Dos 174 países avaliados pelo IESE Business School, University of Navarra, index 2020, o Brasil participou com cinco cidades: Belo Horizonte, Brasília, Curitiba, Rio de Janeiro, Salvador e São Paulo, que ficou em primeiro lugar no ranking das cidades brasileiras cujas políticas públicas vêm incentivando o desenvolvimento de tecnologias da informação e comunicação no âmbito da prestação de serviços públicos associadas à interação em tempo real dos cidadãos como colaboradores no processo de gestão urbana nas seguintes dimensões: governança, planejamento urbano, tecnologia, meio-ambiente, mobilidade e transporte, projeção e conectividade internacional, coesão social, capital humano e a economia. A cidade de São Paulo encontra-se na 123ª posição, graças à avaliação ruim aferida à dimensão coesão social (156ª: justificada pela segregação socioespacial que se materializa na paisagem urbana), tecnologia (139ª a despeito dos avanços nos últimos anos, a falta de cobertura na oferta de sinal nas redes móveis 2G, 3G, 4G e 5G é vergonhosa ampliando a situação de segregação e exclusão da maior parte da população trabalhadora que mora distante das áreas centrais), sendo salva pela dimensão Projeção Internacional (41ª) e planejamento urbano (76ª).
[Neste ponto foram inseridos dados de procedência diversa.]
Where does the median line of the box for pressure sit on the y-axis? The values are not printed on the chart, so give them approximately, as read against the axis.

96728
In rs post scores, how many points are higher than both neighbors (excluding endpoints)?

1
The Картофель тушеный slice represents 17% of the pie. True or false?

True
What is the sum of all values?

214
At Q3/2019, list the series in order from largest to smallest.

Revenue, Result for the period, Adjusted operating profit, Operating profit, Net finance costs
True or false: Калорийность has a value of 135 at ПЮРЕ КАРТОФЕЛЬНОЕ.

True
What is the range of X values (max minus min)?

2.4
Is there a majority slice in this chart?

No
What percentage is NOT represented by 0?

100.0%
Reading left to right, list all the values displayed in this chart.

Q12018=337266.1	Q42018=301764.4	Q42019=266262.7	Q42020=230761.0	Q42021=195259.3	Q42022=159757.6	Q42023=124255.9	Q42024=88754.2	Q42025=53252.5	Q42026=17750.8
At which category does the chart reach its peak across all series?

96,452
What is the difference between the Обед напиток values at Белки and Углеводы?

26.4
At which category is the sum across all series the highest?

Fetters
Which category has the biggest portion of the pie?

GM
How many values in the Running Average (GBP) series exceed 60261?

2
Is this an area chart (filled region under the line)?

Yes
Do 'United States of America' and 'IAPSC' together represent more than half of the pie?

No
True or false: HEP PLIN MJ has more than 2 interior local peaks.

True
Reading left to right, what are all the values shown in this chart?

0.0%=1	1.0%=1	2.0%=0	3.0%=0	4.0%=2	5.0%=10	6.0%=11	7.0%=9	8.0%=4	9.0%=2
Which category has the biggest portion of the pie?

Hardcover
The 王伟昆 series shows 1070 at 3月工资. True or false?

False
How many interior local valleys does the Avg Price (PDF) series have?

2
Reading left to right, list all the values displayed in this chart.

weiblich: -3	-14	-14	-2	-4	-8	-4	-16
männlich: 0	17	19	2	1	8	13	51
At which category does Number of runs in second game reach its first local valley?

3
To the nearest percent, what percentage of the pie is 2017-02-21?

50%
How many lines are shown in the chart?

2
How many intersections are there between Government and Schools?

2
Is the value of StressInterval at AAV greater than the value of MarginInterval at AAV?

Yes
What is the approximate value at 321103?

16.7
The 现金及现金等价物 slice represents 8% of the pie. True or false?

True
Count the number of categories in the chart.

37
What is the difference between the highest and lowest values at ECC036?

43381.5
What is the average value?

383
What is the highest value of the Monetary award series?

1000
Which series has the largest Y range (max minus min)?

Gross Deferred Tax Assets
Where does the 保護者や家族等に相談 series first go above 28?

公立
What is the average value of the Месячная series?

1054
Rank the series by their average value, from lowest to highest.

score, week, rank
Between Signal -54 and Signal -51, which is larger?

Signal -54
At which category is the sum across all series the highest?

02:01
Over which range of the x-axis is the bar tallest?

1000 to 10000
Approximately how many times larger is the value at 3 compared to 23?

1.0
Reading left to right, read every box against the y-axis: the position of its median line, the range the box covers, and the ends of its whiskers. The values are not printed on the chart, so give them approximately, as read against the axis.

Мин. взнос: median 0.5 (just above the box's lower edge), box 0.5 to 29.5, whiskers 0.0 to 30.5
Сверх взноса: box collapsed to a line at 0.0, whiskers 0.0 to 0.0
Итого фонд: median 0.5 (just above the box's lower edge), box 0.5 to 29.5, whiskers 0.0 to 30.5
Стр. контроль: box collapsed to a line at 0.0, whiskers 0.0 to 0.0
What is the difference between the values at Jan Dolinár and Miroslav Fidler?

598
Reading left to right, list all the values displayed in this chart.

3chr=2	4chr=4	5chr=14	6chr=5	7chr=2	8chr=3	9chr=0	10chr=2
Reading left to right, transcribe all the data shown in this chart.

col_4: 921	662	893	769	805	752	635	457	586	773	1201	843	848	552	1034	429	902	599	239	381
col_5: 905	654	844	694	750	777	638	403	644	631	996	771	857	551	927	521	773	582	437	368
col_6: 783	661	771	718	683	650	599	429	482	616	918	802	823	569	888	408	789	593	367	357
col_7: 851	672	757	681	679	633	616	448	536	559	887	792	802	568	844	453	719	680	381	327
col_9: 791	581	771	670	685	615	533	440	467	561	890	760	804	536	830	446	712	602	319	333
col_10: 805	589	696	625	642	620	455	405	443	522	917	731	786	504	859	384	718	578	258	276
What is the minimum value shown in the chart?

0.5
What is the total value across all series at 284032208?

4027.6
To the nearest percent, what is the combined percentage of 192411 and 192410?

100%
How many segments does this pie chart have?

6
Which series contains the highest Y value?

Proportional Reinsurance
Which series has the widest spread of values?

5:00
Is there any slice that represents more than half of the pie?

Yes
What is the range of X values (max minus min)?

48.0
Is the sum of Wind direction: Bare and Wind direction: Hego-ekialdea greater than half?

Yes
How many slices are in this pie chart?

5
Exemplos de melhorias que podem ser aplicadas aos serviços públicos urbanos não faltam: instalação de sistemas de monitoramento que identificam vazamentos nas tubulações que distribuem água; uso dos aplicativos móveis para o pagamento de transporte público associados à conteúdos que melhorem a experiência do usuário durante o trajeto; postes inteligentes dotados de infraestrutura que não apenas ajuste a iluminação pública adequando-a aos níveis de iluminação ao longo do dia mas também, às necessidades personalizadas de eventos públicos locais. Munidos de câmeras inteligentes, eles serão capazes de detectar sinistros e incidentes que acionarão os serviços públicos de emergência e segurança quando necessário. Os dados coletados destas situações, a longo prazo, irão colaborar na compreensão do problema, levando a soluções que podem antecipar e evitar problemas. Isto sem falar das tecnologias cívicas que, diferentes das colaborativas, permitirão maior engajamento do cidadão nas questões relativas à melhoria dos serviços públicos. Desenvolverei o assunto em nova coluna. O sucesso na aplicação do potencial transformador propiciado pelo sinal estável e mais rápido da rede 5G, quando associado à Internet das Coisas (IoT), à geração de dados e ao poder de análise pelo uso de Inteligência Artificial na solução dos problemas cotidianos do cidadão depende da prioridade dada à produção de tecnologias digitais colaborativas que propiciem a necessária interação ente o Estado, a população e as empresas, situação essa, que viabilizará o desenvolvimento urbano sustentável e o cumprimento das metas ambientais e sociais.